Why We Fight?

If you’ve ever seen a war movie, it’s simple: Because THEY’RE the bad guys. If we don’t kill them, they’ll us. We’re defending our way of life from godless, communist, rebellious, and/or child-killing hordes. Etc, etc, etc.

Hollywood continually glamourizes the herosim and spectacle of the World Wars. Unfortunately for you, if you grew up on those movies and wanted to become a soldier because of them, war hasn’t been fought like that since, well, the World Wars.

Beginning with the Korean War, and brought to the forefront by the Vietnam War, guerilla warfare is the modern reality of conflict. No longer do two opposing armies meet on a battlefield with clearly delineated front lines, fields of fire, and artillery barrages. Today’s battles are fought, more often than not, in cityscapes ruined by mortars, rockets, and missiles, that kill many more civilians than they do combatants.

Caught up in the midst of this senseless and random death are the political ideologies that prompt and promote armed conflict. Whether they come fromĀ a warlord in Africa, a strongman in the Balkans, or a politician in the Middle East, the reasons for fighting are almost never the reasons that the general public sees and hears in the media.

Of course, this has been true of all conflicts. Governments have always had their own reasons for fighting wars, reasons that they often feel the public will not approve of.
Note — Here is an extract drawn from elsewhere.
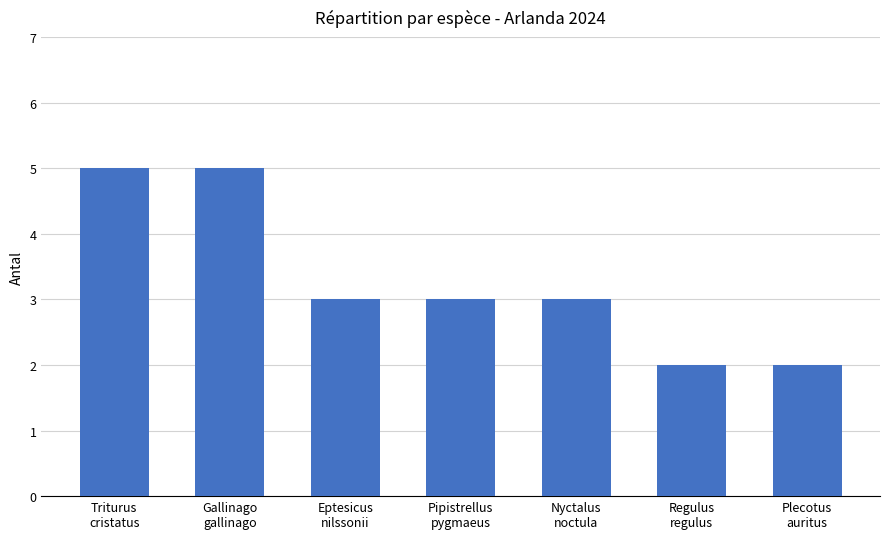

What is the minimum value shown in the chart?

2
But now, with the popularization of the Internet, opposing ideas are presented and discussed with such ease and rapidity that even the average person is left doubting a government’s reasons for fighting. The Internet has also made it easier to research and point out the double-talk and deception perpetrated by governments in the pursuit of their hidden agendas.

Unfortunately, the media, the vast majority of which is controlled by just a few corporations, is content to spew the party line, whatever it may be. Journalistic integrity went out the window with the consolidation of newspapers, radio stations, and, eventually, TV stations that all began after World War II.
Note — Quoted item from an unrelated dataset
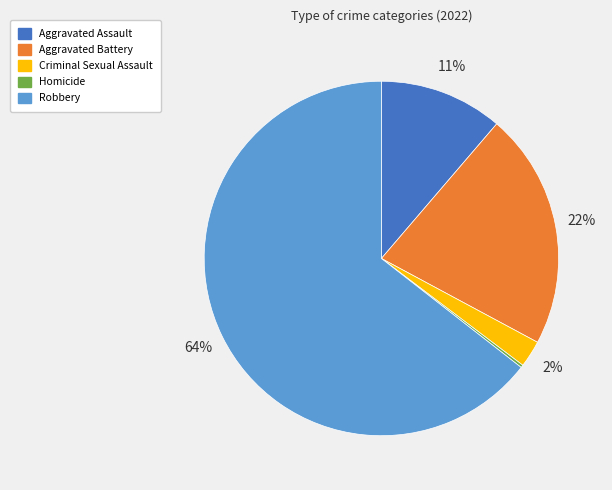

Which category has the biggest portion of the pie?

Robbery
War is no longer clear-cut. The reasons are not the reasons we’ve been told. In some conflicts, like the ongoing one in Iraq, it’s clear that there were economic motivations for America’s (along with the ‘Coalition of the Willing’) invasion, not supposed WMDs. In others, such as any of the numerous, nameless wars in Africa, we don’t even know the reasons because the media doesn’t care to report about them.

When there isn’t a clear reason to fight (and there may never be one), why do we, as human beings, continue to pull the trigger on other human beings?